13th March 2017
My alarm woke me shortly before six. I got out of my lower bunk bed, and looked out the bedroom window. The sun hadn’t fully risen over the horizon. I took a quick, uncomfortable shower, with water that hadn’t yet heated up for the morning, grabbed my bag I’d packed last night, and left the apartment. I walked through the deserted streets to the spot the bus had dropped me two day ago. Tomi had told me there’d be a bus across the southern border into Greece, leaving at six-thirty. I was hoping he was right. The buses in Albania tend to work on flexible, ever-changing schedules. There are rarely timetables online. You have to just turn up to the station and read the whiteboard to find the options. There was a possibility the bus to Greece wasn’t running today, in which case I’d be left standing in the streets with my backpack for hours, waiting for the shops and hostels to reopen.

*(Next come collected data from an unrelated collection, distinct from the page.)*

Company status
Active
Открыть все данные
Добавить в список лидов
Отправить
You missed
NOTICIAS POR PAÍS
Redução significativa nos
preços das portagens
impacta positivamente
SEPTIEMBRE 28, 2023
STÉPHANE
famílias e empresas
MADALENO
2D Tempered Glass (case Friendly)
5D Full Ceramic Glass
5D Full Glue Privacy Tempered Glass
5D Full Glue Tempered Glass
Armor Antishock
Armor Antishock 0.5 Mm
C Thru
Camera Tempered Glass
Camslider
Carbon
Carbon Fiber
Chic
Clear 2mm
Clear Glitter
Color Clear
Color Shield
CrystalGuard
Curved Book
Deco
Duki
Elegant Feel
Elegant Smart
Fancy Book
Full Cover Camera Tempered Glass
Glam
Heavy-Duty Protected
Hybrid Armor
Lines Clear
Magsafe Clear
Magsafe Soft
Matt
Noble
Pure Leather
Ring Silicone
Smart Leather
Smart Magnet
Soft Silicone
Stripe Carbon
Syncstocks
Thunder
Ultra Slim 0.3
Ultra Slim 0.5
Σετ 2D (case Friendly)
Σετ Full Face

The bus was running, and left exactly on time. We drove through steep, winding, mountain passes for an hour, before settling onto a highway running through a flat valley, which took us the whole way to the border. The driver went around collecting passports from all the passengers, and handed them to the Albanian border control for inspection. We drove on a few hundred metres, past a duty-free shopping centre, to the Greek border control. We parked beside a row of tables. The driver made an announcement in Albanian (or perhaps Greek), and the passengers disembarked, took their bags from the luggage compartment, and opened them on the tables, ready for searching.
A week ago, in Tirana, I’d been sitting in the smoking area of my hostel with a beer, chatting with two Scottish students on a week-long holiday to Albania. They were passing around a joint, talking about how much they enjoyed the country’s edgy, informal atmosphere. After it was smoked, we got up to go back inside, out of the light rain.
“Here,” one of them said, handing me another. “This is our last one. We won’t want it tonight, and we fly out early tomorrow. I don’t want to chance taking it on the plane. You take it.”
I thanked them, put it in the front pocket of my bag, and, since I rarely smoke, forgot all about it, until last night as I was getting my luggage ready for the trip to Greece. I stumbled across it as I was checking if my spare GoPro battery still had charge. I threw it in the bin in the hostel (a waste, yes, but there wasn’t anyone about for me to give it to, and I didn’t want to bring it across a controlled border, no matter how well hidden).
The Greek border control officer worked his way along the table, looking inside each suitcase and duffel bag, opening smaller sections and squeezing bundles of clothes to check for hidden objects. He wasn’t being particularly thorough. Just before he reached mine, an elderly Albanian man began talking to me. I couldn’t understand his words, but got the meaning: he was looking for help taking his heavy bag off the table. I lifted it, and carried it to the bus’s luggage compartment. By the time I turned around, the officer had moved on. I wasn’t sure if he’d looked in that front pocket or not.
The roads immediately improved as we drove into Greece. The highway became wider, smoother, and instead of driving around around steep mountain slopes, we could take tunnels through them. The villages we passed were prettier. The large, concrete apartment blocks I’d seen over the past week became fewer, and farther between.
Thanks to the gentler roads, I slept most of the way to the city of Ioanninon, and then most of the way to Thessaloniki on my next bus. By the time I arrived in the large depot on the outskirts of the city, I had spent almost all of the past twelve hours sitting. I ignored the local bus, deciding I’d prefer to walk the five kilometers into the city centre. Of course, I began to regret this decision after about two, with my heavy backpack making my shoulders ache.
Thessaloniki was busy with cars, pedestrians, and roadworks. As I neared the centre, my pace slowed to a crawl, thanks to my lack of agility in walking through crowds with my luggage. Despite how lively the streets were, my hostel, Rent Rooms, was quiet. The place could hold dozens, but was only hosting a few. I was sharing my eight-bed with two fellow guests; one of whom was asleep in bed, the other nowhere to be seen. Tired after my long day of travel, I took an early night.